Exercise details: Every entry that follows must be written out exactly, apart from its pictures.

Material provided:
Content starts

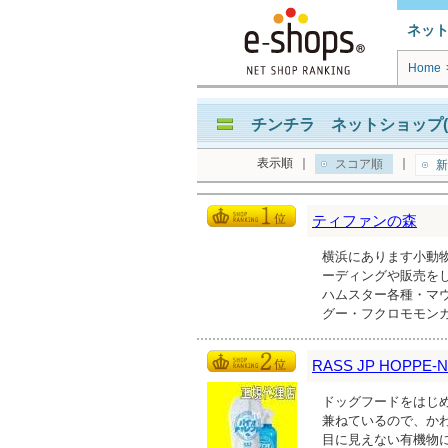
ネッ
Home
チンチラ ネットショップ(
表示順
｜
｜
スコア順
新
ティファンの森
横浜にあります小動
ーディングや販売をし
ハムスター各種・マ
グー・フクロモモン
RASS JP HOPPE-
ドッグフードをはじ
兼ねているので、か
目に見えない有機物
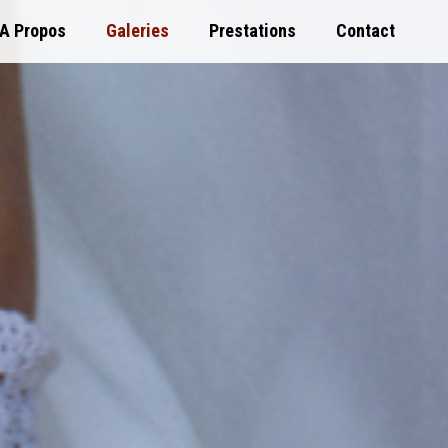
A Propos
Galeries
Prestations
Contact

Content ends

Task answer:
ネッ
Home
チンチラ ネットショップ(
表示順
｜
｜
スコア順
新
ティファンの森
横浜にあります小動
ーディングや販売をし
ハムスター各種・マ
グー・フクロモモン
RASS JP HOPPE-
ドッグフードをはじ
兼ねているので、か
目に見えない有機物
A Propos
Galeries
Prestations
Contact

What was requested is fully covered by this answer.